Goch/Weeze Das fliegende Auge für den Ernstfall

Goch/Weeze · Eine für die Marsmission entwickelte Technik soll jetzt in Drohnen eingesetzt werden. Sie liefert einzigartige Aufnahmen, die wertvolle Hilfe bei Rettungseinsätzen sind. Isar und das Zentrum für Luft- und Raumfahrt kooperieren.

 Unterzeichnen die Kooperation: Daniela und Michael Lesmeister (l.) von Isar mit Dennis Göge vom DLR.

Unterzeichnen die Kooperation: Daniela und Michael Lesmeister (l.) von Isar mit Dennis Göge vom DLR.

Foto: Markus van Offern

Für Michael Lesmeister ist klar: "Dieses System wird unsere Arbeit im Katastrophenfall revolutionieren, es ist ein Meilenstein", sagt der Geschäftsführer der Isar Germany Stiftung. Wenn die Isar-Hilfsteams derzeit in ein Krisengebiet kommen, ist die Hilfe oft erst einmal ein Stochern im Nebel. "Wir sind schließlich zumeist als erste am Einsatzort. Wo welche Straße zerstört ist, wo sich Trinkwasser befindet, was genau beschädigt ist - das alles ist gar nicht bekannt." Es sei immer mal wieder vorgekommen, dass man kilometerweit in der falschen Richtung unterwegs war, weil der eigentliche Einsatzort sich an ganz anderer Stelle befand. Denn die exakten Daten fehlten. Das soll sich jetzt ändern.

Das Deutsche Zenttrum für Luft- und Raumfahrt (DLR) hat einen Kamerasensor entwickelt, der es möglich macht, 3-D-Bilder der Umgebung zu liefern. Die Kamera wird unter eine Drohne montiert und liefert so Bilder, bei denen jeder Punkt im Raum exakt bestimmt ist. "Georeferenzierte Daten" nennt sich das.
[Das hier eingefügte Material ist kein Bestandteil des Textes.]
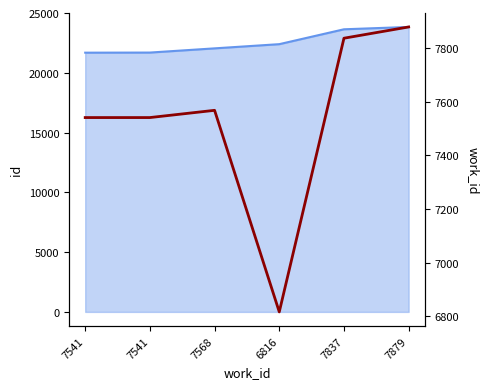

What is the maximum value shown in the chart?

7879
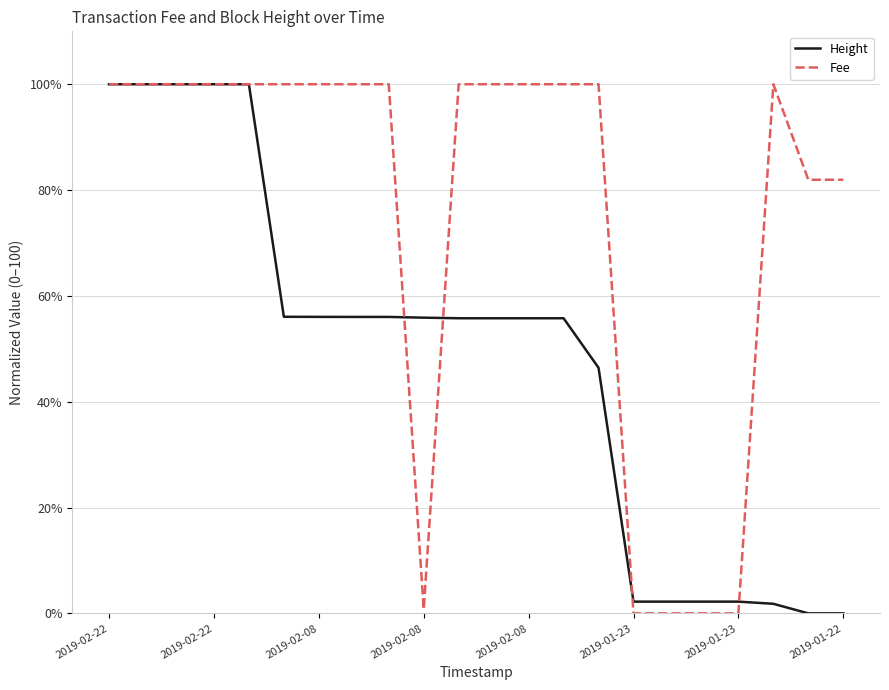

What is the highest value of the Height series?

100.0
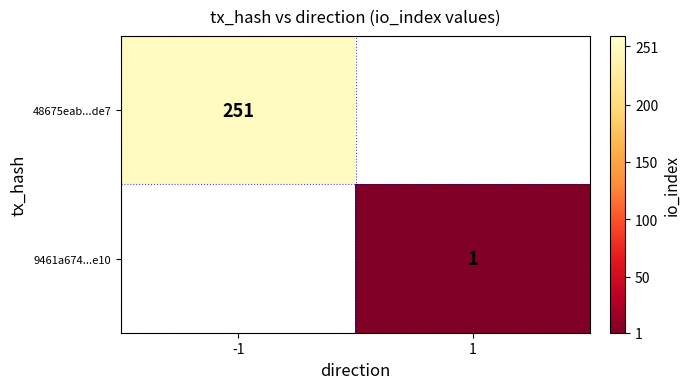

Between -1 and 1, which is larger?

-1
Solche Bilder liefern normale Kameras nicht. Auch Google ist bei solchen Einsätzen keine große Hilfe, weil die Fotos dort bereits Jahre alt sind. Diese Technik sei weltweit einzigartig, so Dennis Göge vom DLR. Die Software ist dabei von den Kameras für die Marsmission übernommen worden. Technik aus dem Weltraum soll jetzt auf der Erde helfen. Das System ist so gut wie startfähig. Es soll in Großübungen im kommenden Jahr erstmals beim realen Einsatz getestet und feinjustiert werden. Den Jungfernflug gab es am Donnerstag. Da flog die Sonde von Weeze nach Kevelaer und lieferte einzigartige Luftbilder der Region. Für den Laien unterscheiden sich die Bilder kaum von "normalen" Fotos aus der Luft. Das besondere ist allerdings, dass die Aufnahmen quasi Puzzleteile sind, die über eine Karte gelegt werden und ein Abbild der Wirklichkeit mit genauen Positionen liefern.

 Beim Jungfernflug hob die Drohne mit der neuen Spezialkamera von der Traningsbase in Weeze Richtung Kevelaer ab.
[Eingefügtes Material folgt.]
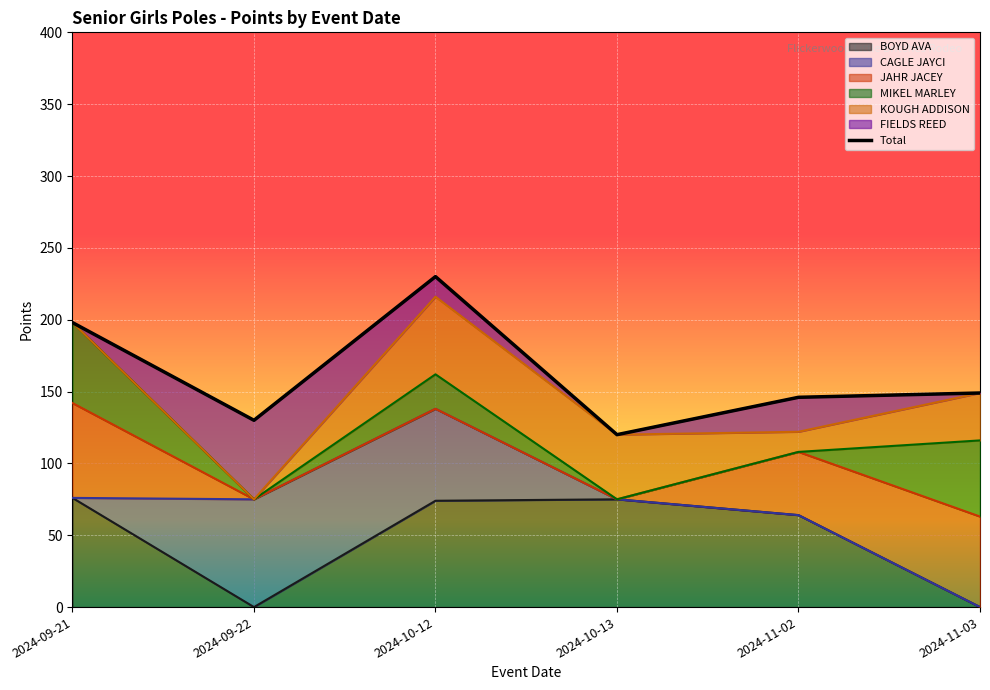

The value at 2024-11-03 is 98. True or false?

False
Beim Jungfernflug hob die Drohne mit der neuen Spezialkamera von der Traningsbase in Weeze Richtung Kevelaer ab.

Foto: Isar / DLR

"Das wird so genau sein, dass wir im Einsatzgebiet etwa auch Flüchtlingsströme nachvollziehen können", sagt Lesmeister. Über die Kamera gibt es sogar so genaue Daten, dass die Rettungsteams abschätzen können, wie breit eine Straße ist. Wichtige Informationen, um den Einsatz besser koordinieren zu können.

Die Kooperation zwischen Isar und DLR kam zustande, weil so Theorie und Praxis zusammengebracht werden. Bei künftigen Einsätzen sollen die Helfer von Isar jetzt auch immer von zwei Mitarbeitern des DLR begleitet werden.

Eine solche Technik sei weltweit einzigartig, betonen die Verantwortlichen. Bislang sei es nur mit bemannten Flugzeugen möglich, solche Aufnahmen zu machen. Das neue System ist dagegen so kompakt, dass es in jeden Koffer passt und unter kleine, fast handelsübliche Drohnen montiert werden kann.

Die Technik bietet auch völlig neue Möglichkeiten für Katastrophen im Inland. Bei Hochwasser etwa lässt sich darüber genau bestimmen, wo es einen Deichbruch gegeben hat, welche Straße überschwemmt ist und sogar, wie groß das Loch im Deich ist. "Für das Deichmonitoring ist unser System ebenfalls eine wichtige Hilfe", ist Göge sicher.